Mr Johnson gets a senior diplomat to send Brussels an unsigned copy of a letter asking for the delay, with a cover note stressing his detachment from the move. He dispatches a second note to European Council president Donald Tusk saying the extension would be “deeply corrosive”.
October 22 2019
Mr Johnson mounts an attempt to fast-track his Brexit deal through Parliament. This requires two votes: one on the Withdrawal Agreement Bill (WAB) to implement the deal, and another on the accelerated timetable.

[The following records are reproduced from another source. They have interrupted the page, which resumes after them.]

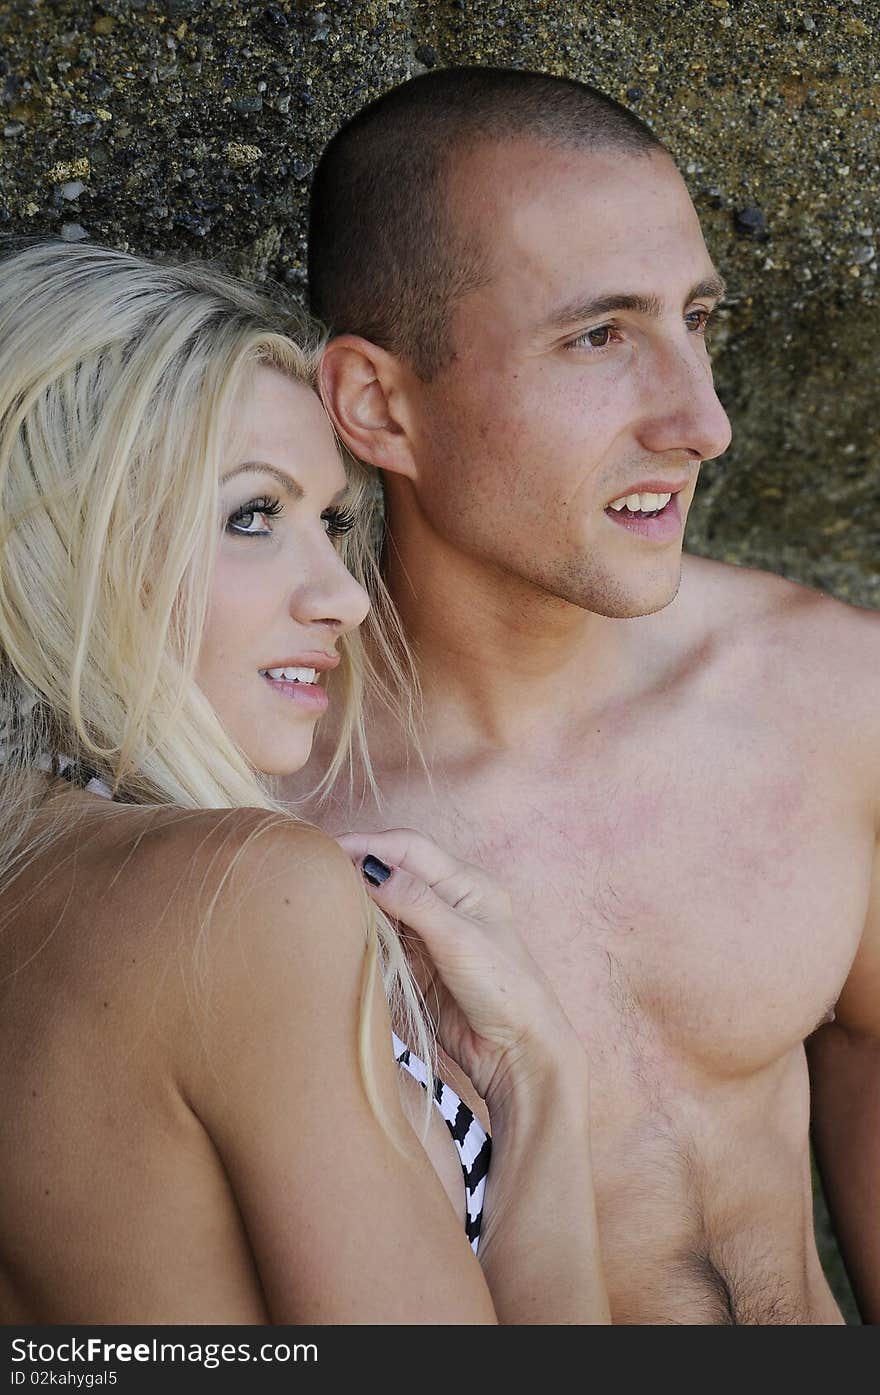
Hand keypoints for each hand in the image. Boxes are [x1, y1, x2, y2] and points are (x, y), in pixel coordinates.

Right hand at [335, 827, 582, 1108]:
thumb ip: (415, 901)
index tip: (329, 850)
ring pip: (385, 903)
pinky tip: (343, 931)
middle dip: (359, 867)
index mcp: (466, 883)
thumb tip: (371, 867)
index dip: (368, 844)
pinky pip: (384, 937)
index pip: (409, 848)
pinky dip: (363, 931)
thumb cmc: (504, 989)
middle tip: (318, 874)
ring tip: (323, 900)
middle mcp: (447, 900)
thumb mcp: (460, 938)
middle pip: (395, 870)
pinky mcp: (419, 963)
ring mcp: (431, 932)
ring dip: (358, 899)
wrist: (516, 1051)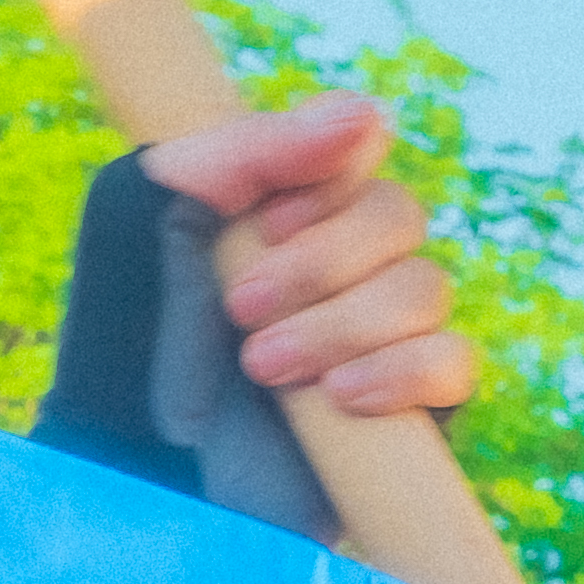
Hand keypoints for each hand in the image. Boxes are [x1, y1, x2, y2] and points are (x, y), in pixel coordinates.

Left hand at [142, 94, 476, 423]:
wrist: (133, 468)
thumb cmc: (128, 343)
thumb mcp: (147, 220)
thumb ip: (243, 153)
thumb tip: (367, 115)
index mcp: (282, 198)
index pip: (356, 139)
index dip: (330, 174)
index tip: (266, 222)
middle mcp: (341, 257)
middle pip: (398, 214)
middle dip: (322, 264)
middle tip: (240, 310)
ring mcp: (380, 330)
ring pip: (425, 287)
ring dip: (342, 326)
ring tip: (264, 368)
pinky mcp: (410, 404)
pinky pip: (456, 363)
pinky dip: (402, 371)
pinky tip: (339, 397)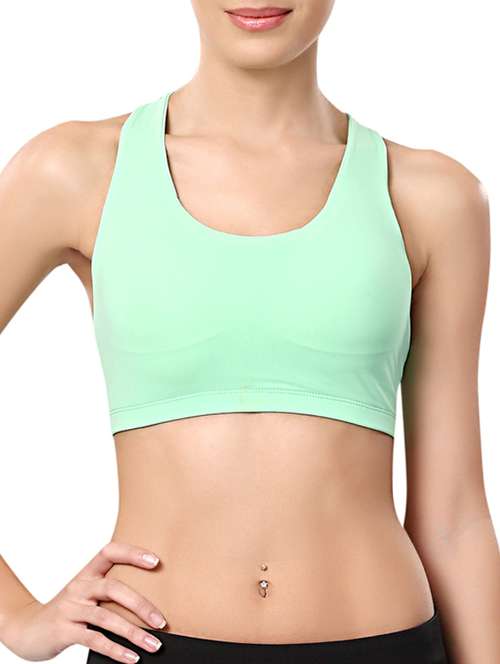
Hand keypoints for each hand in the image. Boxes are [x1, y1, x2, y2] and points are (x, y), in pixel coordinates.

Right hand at [0, 541, 167, 661]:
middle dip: (141, 605)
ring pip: (107, 617)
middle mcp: (79, 587)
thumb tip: (150, 607)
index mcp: (87, 573)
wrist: (28, 629)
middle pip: (114, 588)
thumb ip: (109, 594)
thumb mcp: (85, 595)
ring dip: (134, 633)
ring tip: (154, 644)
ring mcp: (71, 608)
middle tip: (161, 621)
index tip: (156, 561)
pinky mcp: (64, 630)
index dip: (132, 553)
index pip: (110, 552)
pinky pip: (94, 639)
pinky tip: (132, 658)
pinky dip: (116, 650)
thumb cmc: (67, 611)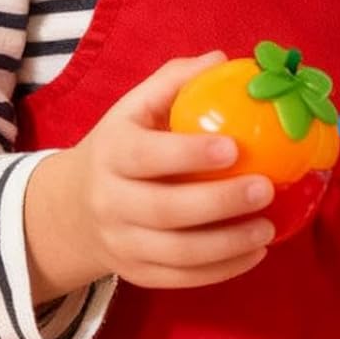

The WAB is approved in principle at its first hurdle when MPs vote 329 to 299 for it. But the blow comes when they reject the hasty timetable by 322 to 308. The PM puts his plans on ice, saying he will “pause” the WAB until the EU makes a decision on granting a delay.
October 28 2019
EU leaders agree to a Brexit “flextension” until January 31 unless Parliament ratifies the deal sooner.
October 29 2019
The Prime Minister succeeds in winning support for a general election on December 12.
December 12 2019
Having campaigned on a promise to “get Brexit done”, Mr Johnson secures a landslide win at the election and with a comfortable 80-seat majority is able to command the Commons in a way Mrs May never could.
January 8 2020
New European Commission president Ursula von der Leyen visits Downing Street for talks with Mr Johnson. She makes clear that the timetable for a Brexit trade deal is “very, very tight” and it will be “impossible” to agree everything by December 31. But Mr Johnson is clear there will be no extension to the transition period, which expires at the end of 2020.
January 9 2020
Mr Johnson gets his Brexit deal through the Commons as the European Union (Withdrawal Agreement) Bill is given a third reading with a majority of 99. Downing Street warns peers not to hamper the progress of the legislation as it heads to the Lords.
January 31 2020
A special Cabinet meeting outside London, a clock counting down the moments until Brexit on the walls of Downing Street, and the Union flag flying in Parliament Square herald the UK’s departure from the European Union.
At 11pm the UK leaves the bloc but further wrangling with Brussels will continue on the terms of a trade deal due to be signed by the end of the year.